The pattern is familiar to Unseen Japan readers. When Japan’s government proposed new guidelines recommending more women’s toilets in public buildings, a vocal contingent of men on X erupted in anger — despite the proposal being modest by international standards. The same dynamic has played out around women-only parking spaces, where supporters cite safety and convenience while critics cry discrimination. And when restaurants across Japan began enforcing customer restrictions by age and gender, the debate over where safety ends and discrimination begins flared anew.

The harassment problem overE describes is also well-documented. Sexual harassment remains endemic in many corners of Japanese life, from workplaces to public events like Comiket, where cosplayers have reported widespread harassment. More recently, the Nakai Masahiro scandal exposed how deeply embedded harassment culture can be even at major media companies. And when the systems meant to protect women fail — as in the Kawasaki stalking murder case, where a victim contacted police nine times before being killed — the consequences can be fatal.

What makes the overE case distinctive is that a private company took matters into its own hands, using the blunt instrument of mass blocking rather than waiting for platform moderation or legal recourse. The audience’s response suggests that for many women, the question isn’t whether such measures are proportionate — it’s why they took so long.

 

The Takeaway

By engagement metrics, this was an unambiguous win for overE. The announcement attracted nearly 10,000 likes across its replies, and supportive sentiment outweighed criticism by a ratio of roughly 300 to 1 in engagement terms. Even by raw comment count, supporters outnumbered critics about 5 to 1.

The handful of dissenting voices raised points that are worth considering — particularly the question of blocking by identity rather than behavior. But the overwhelming public response suggests that for overE’s core audience, the policy wasn’t controversial at all. If anything, customers wanted the brand to go further, with multiple people urging legal action against harassers.

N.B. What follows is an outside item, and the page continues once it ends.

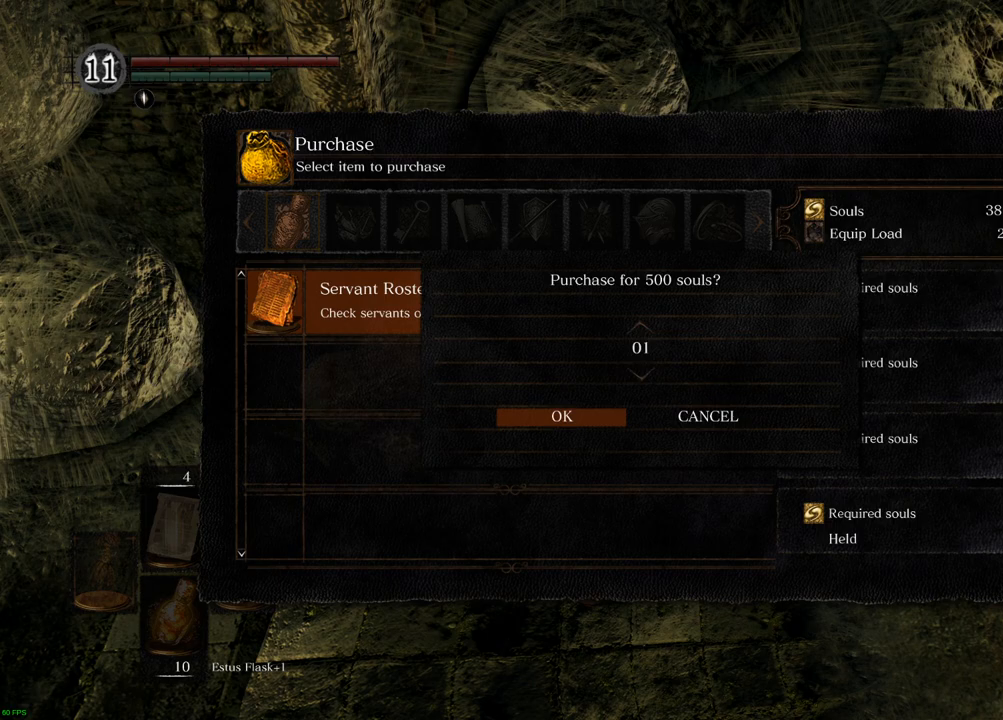
{"buttons": [], "left_stick": "center", "right_stick": "center", "events": [[250, "CROSS", "down"], [300, "CROSS", "up"]]}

The episode also offers a window into a persistent and underreported problem in Japan’s e-commerce landscape: women-focused brands on social media routinely face sexual harassment that disrupts their ability to serve their actual customers. overE’s announcement didn’t create this conversation — it simply made it visible.

 

Methodology: We analyzed 65 tweets collected from the reply thread to overE’s April 1, 2026 announcement. After removing 2 posts by overE itself, deduplicating copied replies, and excluding bot accounts (Grok queries, English-language spam, off-topic posts), 52 genuine comments remained. Sentiment was classified using keyword matching and manual review. Engagement weighting uses likes + retweets as a proxy for audience agreement. This analysis reflects public replies only and does not capture quote tweets, private reactions, or responses on other platforms.